> [To do] The result must match the data exactly, line for line.

> [Available data]
┌────────
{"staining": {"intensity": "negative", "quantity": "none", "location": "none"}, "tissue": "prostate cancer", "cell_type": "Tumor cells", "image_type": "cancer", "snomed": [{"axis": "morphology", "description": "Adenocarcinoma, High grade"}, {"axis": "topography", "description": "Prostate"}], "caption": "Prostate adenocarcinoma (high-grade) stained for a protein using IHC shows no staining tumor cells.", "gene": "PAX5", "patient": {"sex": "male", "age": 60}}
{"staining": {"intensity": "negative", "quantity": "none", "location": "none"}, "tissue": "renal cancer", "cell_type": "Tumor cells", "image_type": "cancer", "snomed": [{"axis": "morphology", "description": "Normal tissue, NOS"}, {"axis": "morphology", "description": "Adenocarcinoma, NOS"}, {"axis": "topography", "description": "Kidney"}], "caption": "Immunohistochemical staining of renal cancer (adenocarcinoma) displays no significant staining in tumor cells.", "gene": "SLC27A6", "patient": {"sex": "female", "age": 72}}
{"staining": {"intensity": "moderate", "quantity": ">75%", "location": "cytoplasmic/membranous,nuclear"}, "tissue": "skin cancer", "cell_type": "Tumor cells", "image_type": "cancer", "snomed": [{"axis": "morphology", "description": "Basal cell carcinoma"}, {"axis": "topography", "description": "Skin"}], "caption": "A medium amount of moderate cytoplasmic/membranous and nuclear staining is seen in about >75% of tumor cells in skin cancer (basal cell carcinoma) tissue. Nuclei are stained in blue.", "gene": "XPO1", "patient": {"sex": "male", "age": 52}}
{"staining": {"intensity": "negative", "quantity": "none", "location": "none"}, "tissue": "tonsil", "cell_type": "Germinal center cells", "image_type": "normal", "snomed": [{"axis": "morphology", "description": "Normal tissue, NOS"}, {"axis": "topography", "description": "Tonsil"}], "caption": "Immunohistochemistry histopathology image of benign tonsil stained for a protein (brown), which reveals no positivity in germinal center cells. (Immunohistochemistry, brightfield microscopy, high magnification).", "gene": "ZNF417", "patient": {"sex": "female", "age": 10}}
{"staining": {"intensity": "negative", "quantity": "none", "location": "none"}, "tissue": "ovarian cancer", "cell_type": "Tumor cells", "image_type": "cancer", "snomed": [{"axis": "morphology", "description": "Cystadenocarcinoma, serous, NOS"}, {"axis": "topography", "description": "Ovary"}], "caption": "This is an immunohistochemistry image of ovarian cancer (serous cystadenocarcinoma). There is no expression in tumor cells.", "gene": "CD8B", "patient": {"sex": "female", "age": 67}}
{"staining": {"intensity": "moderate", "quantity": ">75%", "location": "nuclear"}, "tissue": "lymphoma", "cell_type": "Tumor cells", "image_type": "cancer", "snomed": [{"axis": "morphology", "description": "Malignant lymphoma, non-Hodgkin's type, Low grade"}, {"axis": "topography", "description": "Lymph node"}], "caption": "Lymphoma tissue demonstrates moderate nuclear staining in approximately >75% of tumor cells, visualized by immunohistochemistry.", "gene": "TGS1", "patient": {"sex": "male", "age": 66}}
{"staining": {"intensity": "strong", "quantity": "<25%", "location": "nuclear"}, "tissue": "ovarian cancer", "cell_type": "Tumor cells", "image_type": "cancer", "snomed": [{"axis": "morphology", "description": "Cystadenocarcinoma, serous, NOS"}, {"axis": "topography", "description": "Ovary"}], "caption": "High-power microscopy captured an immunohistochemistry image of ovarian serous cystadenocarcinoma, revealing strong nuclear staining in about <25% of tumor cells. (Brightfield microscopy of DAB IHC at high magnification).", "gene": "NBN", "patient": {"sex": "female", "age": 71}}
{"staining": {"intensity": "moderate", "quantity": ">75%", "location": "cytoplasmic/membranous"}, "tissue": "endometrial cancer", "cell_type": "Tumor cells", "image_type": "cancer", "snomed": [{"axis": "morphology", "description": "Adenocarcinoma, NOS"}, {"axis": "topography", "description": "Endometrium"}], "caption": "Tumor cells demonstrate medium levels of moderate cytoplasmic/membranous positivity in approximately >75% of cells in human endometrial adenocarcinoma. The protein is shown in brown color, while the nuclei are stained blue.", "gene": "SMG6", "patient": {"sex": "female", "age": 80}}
└────────
> [Result of this task]
{"staining": {"intensity": "negative", "quantity": "none", "location": "none"}, "tissue": "prostate cancer", "cell_type": "Tumor cells", "image_type": "cancer", "snomed": [{"axis": "morphology", "description": "Adenocarcinoma, High grade"}, {"axis": "topography", "description": "Prostate"}], "caption": "Prostate adenocarcinoma (high-grade) stained for a protein using IHC shows no staining tumor cells.", "gene": "PAX5", "patient": {"sex": "male", "age": 60}}
{"staining": {"intensity": "negative", "quantity": "none", "location": "none"}, "tissue": "renal cancer", "cell_type": "Tumor cells", "image_type": "cancer", "snomed": [{"axis": "morphology", "description": "Normal tissue, NOS"}, {"axis": "morphology", "description": "Adenocarcinoma, NOS"}, {"axis": "topography", "description": "Kidney"}], "caption": "Immunohistochemical staining of renal cancer (adenocarcinoma) displays no significant staining in tumor cells.", "gene": "SLC27A6", "patient": {"sex": "female", "age": 72}}
{"staining": {"intensity": "moderate", "quantity": ">75%", "location": "cytoplasmic/membranous,nuclear"}, "tissue": "skin cancer", "cell_type": "Tumor cells", "image_type": "cancer", "snomed": [{"axis": "morphology", "description": "Basal cell carcinoma"}, {"axis": "topography", "description": "Skin"}], "caption": "A medium amount of moderate cytoplasmic/membranous and nuclear staining is seen in about >75% of tumor cells in skin cancer (basal cell carcinoma) tissue. Nuclei are stained in blue.", "gene": "XPO1", "patient": {"sex": "male", "age": 52}}
{"staining": {"intensity": "negative", "quantity": "none", "location": "none"}, "tissue": "tonsil", "cell_type": "Germinal center cells", "image_type": "normal", "snomed": [{"axis": "morphology", "description": "Normal tissue, NOS"}, {"axis": "topography", "description": "Tonsil"}], "caption": "Immunohistochemistry histopathology image of benign tonsil stained for a protein (brown), which reveals no positivity in germinal center cells. (Immunohistochemistry, brightfield microscopy, high magnification).", "gene": "ZNF417", "patient": {"sex": "female", "age": 10}}
{"staining": {"intensity": "negative", "quantity": "none", "location": "none"}, "tissue": "ovarian cancer", "cell_type": "Tumor cells", "image_type": "cancer", "snomed": [{"axis": "morphology", "description": "Cystadenocarcinoma, serous, NOS"}, {"axis": "topography", "description": "Ovary"}], "caption": "This is an immunohistochemistry image of ovarian cancer (serous cystadenocarcinoma). There is no expression in tumor cells.", "gene": "CD8B", "patient": {"sex": "female", "age": 67}}
{"staining": {"intensity": "moderate", "quantity": ">75%", "location": "nuclear"}, "tissue": "lymphoma", "cell_type": "Tumor cells", "image_type": "cancer", "snomed": [{"axis": "morphology", "description": "Malignant lymphoma, non-Hodgkin's type, Low grade"}, {"axis": "topography", "description": "Lymph node"}], "caption": "Lymphoma tissue demonstrates moderate nuclear staining in approximately >75% of tumor cells, visualized by immunohistochemistry.", "gene": "TGS1", "patient": {"sex": "male", "age": 66}}
{"staining": {"intensity": "strong", "quantity": "<25%", "location": "nuclear"}, "tissue": "ovarian cancer", "cell_type": "Tumor cells", "image_type": "cancer", "snomed": [{"axis": "morphology", "description": "Cystadenocarcinoma, serous, NOS"}, {"axis": "topography", "description": "Ovary"}], "caption": "High-power microscopy captured an immunohistochemistry image of ovarian serous cystadenocarcinoma, revealing strong nuclear staining in about <25% of tumor cells. (Brightfield microscopy of DAB IHC at high magnification).", "gene": "NBN", "patient": {"sex": "female", "age": 71}}
{"staining": {"intensity": "moderate", "quantity": ">75%", "location": "cytoplasmic/membranous"}, "tissue": "endometrial cancer", "cell_type": "Tumor cells", "image_type": "cancer", "snomed": [{"axis": "morphology", "description": "Adenocarcinoma, NOS"}, {"axis": "topography", "description": "Endometrium"}], "caption": "Tumor cells demonstrate medium levels of moderate cytoplasmic/membranous positivity in approximately >75% of cells in human endometrial adenocarcinoma. The protein is shown in brown color, while the nuclei are stained blue.", "gene": "SMG6", "patient": {"sex": "female", "age": 80}}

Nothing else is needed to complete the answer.